(PROBLEM STATEMENT):
Beginning with the line containing "focal_mm: 6.76" and ending at the last line of the records, transcribe each line exactly. Do not include pictures.

(RECORD EXTRACTS):
-*-

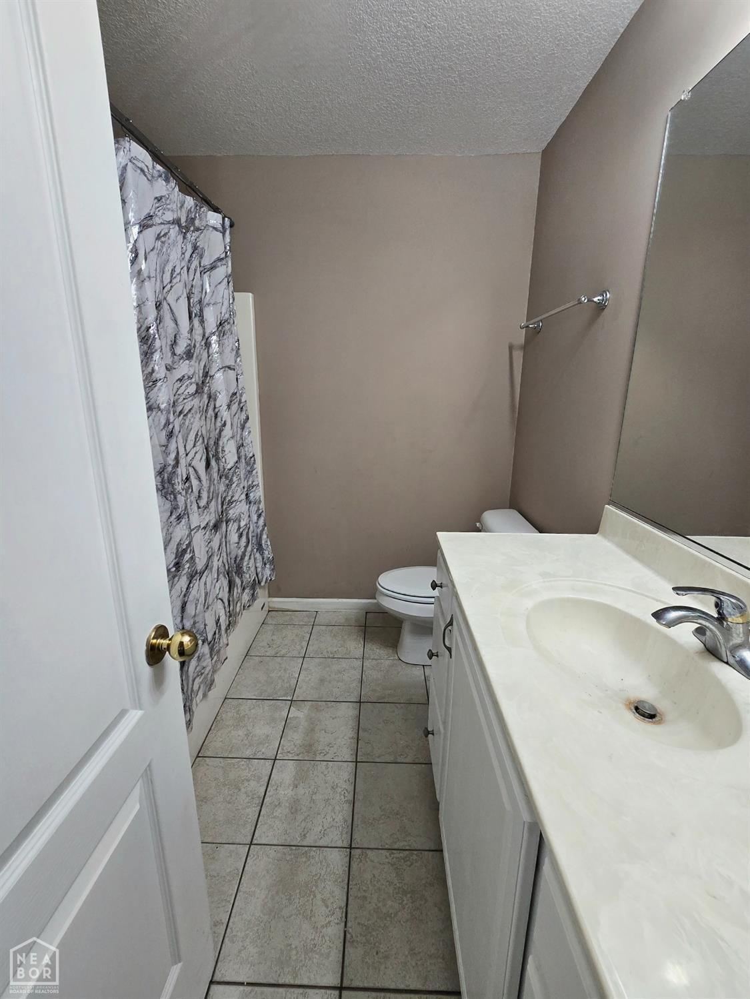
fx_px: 375
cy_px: 500
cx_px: 375
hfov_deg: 89.9
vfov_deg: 106.2
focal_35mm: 13
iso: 160
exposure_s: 1/60.2
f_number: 2.2
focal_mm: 2.2
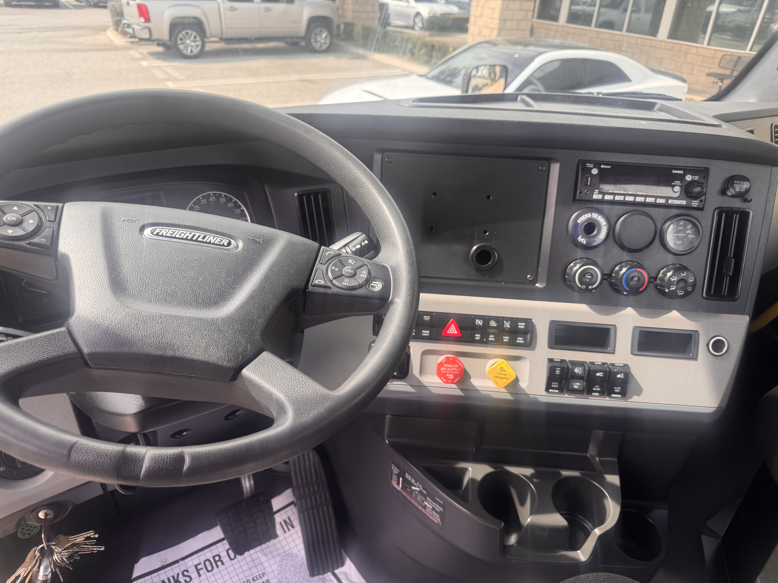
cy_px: 292
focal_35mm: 24
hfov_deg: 71.6
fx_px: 539
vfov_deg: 56.8
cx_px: 389
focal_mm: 6.76
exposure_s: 1/325
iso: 80
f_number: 1.78
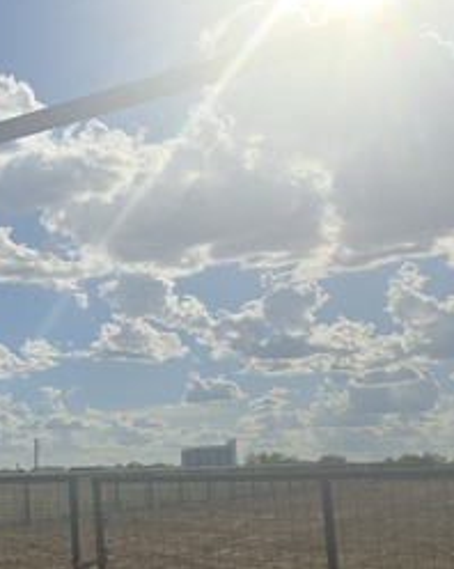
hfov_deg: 21.6
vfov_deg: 32.2
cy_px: 390
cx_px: -241
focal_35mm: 58
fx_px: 975
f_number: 1.8
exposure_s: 1/17091
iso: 25
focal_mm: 5.4
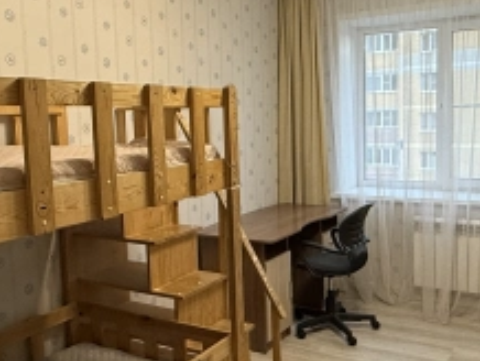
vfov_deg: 36.0
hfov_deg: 46.8
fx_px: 555
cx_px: 240
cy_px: 174
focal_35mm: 40
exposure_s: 1/50
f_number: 2.2
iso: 320
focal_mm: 2.22
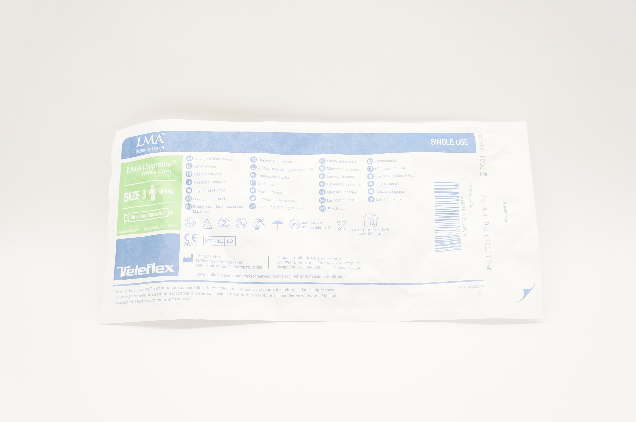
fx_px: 715
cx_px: 318
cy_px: 211
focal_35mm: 40
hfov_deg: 48.0
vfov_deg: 32.9
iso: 400
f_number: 5
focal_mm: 27
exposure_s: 1/60
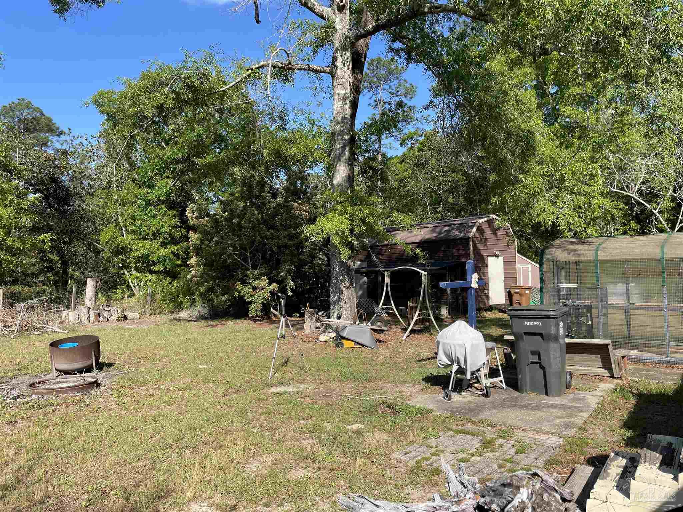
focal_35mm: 26
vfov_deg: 53.1
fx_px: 513
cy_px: 256
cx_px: 342
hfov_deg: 67.3
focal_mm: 4.2
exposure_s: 1/1916
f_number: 1.6
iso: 32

-*-

(COMPLETED TASK):
focal_mm: 6.76
exposure_s: 1/325
iso: 80
f_number: 1.78
hfov_deg: 21.6
vfov_deg: 32.2
cy_px: 390
cx_px: -241
focal_35mm: 58
fx_px: 975
f_number: 1.8
exposure_s: 1/17091
iso: 25
focal_mm: 5.4
vfov_deg: 36.0
hfov_deg: 46.8
fx_px: 555
cx_px: 240
cy_px: 174
focal_35mm: 40
exposure_s: 1/50
f_number: 2.2
iso: 320
focal_mm: 2.22
fx_px: 715
cx_px: 318
cy_px: 211
focal_35mm: 40
hfov_deg: 48.0
vfov_deg: 32.9
iso: 400
f_number: 5
focal_mm: 27
exposure_s: 1/60
focal_35mm: 26
vfov_deg: 53.1
fx_px: 513
cy_px: 256
cx_px: 342
hfov_deg: 67.3
focal_mm: 4.2
exposure_s: 1/1916
f_number: 1.6
iso: 32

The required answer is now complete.